> AIM OF THE TASK:
Whenever a line in the material below contains "tail", copy that line.
::::
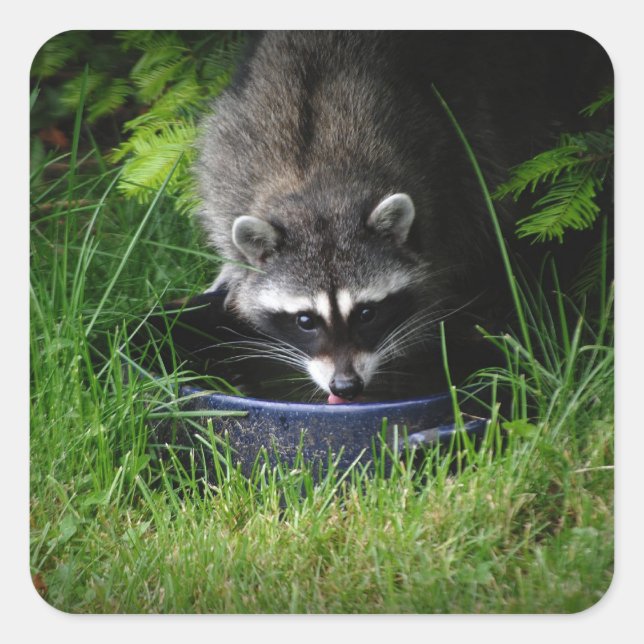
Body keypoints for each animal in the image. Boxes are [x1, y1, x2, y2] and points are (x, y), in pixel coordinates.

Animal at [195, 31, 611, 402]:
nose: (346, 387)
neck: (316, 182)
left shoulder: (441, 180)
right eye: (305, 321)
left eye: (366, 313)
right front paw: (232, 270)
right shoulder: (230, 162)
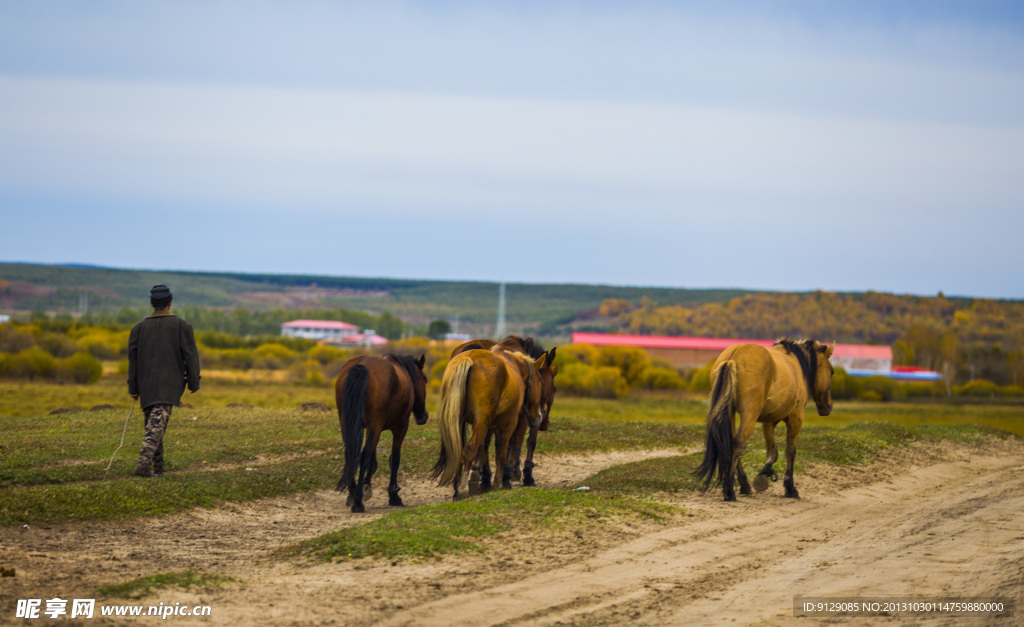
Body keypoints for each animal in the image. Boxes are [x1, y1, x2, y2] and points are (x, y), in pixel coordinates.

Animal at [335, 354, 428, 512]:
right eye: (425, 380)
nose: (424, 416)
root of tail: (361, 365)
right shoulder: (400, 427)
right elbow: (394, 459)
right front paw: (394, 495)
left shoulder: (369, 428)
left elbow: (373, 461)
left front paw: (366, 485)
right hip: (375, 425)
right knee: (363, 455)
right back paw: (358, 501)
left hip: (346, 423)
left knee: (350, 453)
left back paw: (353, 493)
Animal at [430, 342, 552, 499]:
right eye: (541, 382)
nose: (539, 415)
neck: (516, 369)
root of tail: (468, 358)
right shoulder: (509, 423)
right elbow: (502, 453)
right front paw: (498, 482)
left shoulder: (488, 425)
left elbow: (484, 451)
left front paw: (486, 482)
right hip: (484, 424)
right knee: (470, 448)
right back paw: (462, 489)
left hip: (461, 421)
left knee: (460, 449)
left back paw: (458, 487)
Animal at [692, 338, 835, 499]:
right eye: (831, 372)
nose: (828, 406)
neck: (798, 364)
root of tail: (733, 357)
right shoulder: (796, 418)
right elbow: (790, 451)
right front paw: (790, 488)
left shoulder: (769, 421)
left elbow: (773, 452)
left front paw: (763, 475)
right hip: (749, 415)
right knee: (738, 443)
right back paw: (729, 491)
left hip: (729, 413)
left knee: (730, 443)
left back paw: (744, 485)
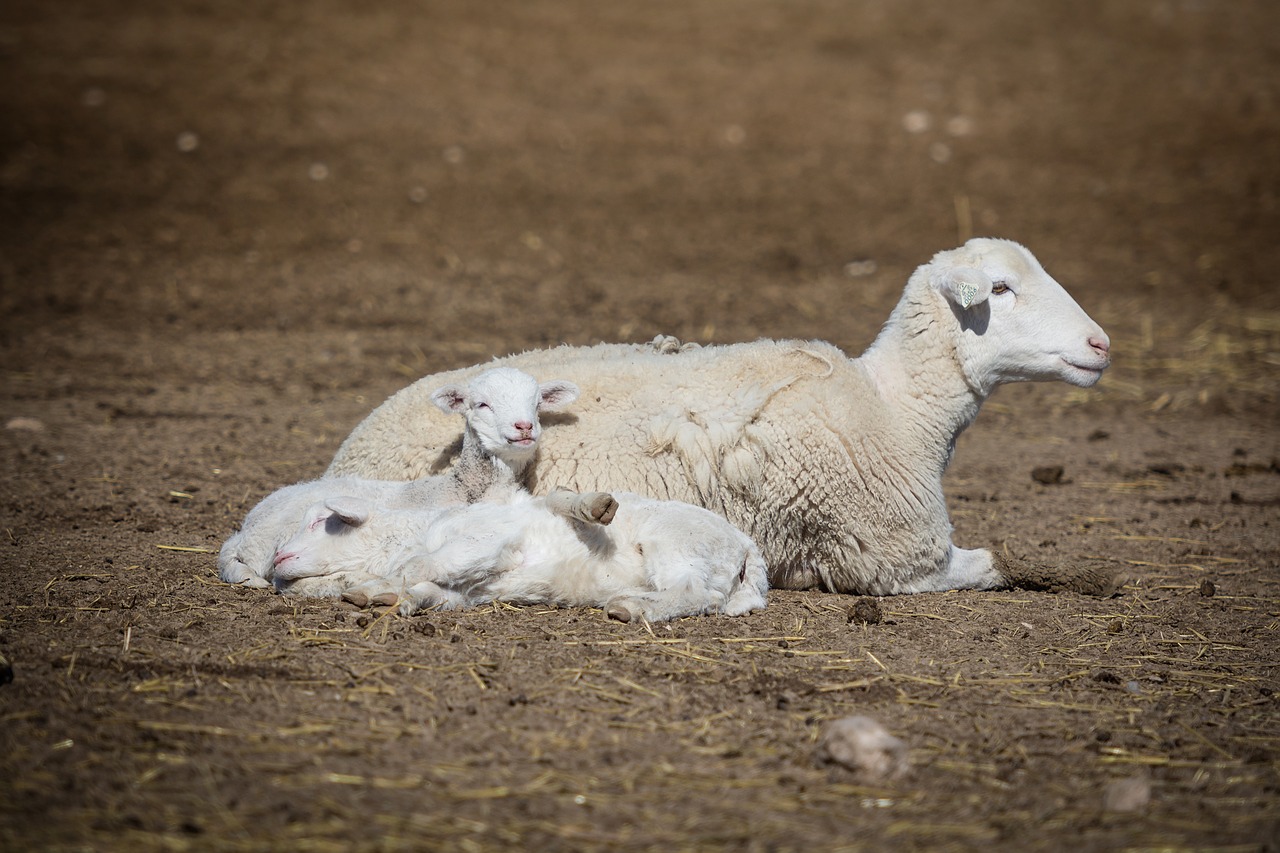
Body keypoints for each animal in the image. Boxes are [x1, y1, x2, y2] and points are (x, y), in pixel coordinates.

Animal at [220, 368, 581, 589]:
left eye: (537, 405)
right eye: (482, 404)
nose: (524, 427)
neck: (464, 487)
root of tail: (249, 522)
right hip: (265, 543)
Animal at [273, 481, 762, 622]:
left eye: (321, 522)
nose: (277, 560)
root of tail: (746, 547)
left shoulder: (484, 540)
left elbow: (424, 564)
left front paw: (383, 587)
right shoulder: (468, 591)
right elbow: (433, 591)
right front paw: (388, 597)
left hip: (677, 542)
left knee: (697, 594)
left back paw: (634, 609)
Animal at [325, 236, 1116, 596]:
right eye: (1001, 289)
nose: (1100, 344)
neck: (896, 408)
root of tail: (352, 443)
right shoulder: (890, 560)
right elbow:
::::
> YOUR SOLUTION:
root of tail: (361, 365)
root of tail: (468, 358)
root of tail: (733, 357)
root of tail: (249, 522)
root of tail: (746, 547)
root of tail: (352, 443)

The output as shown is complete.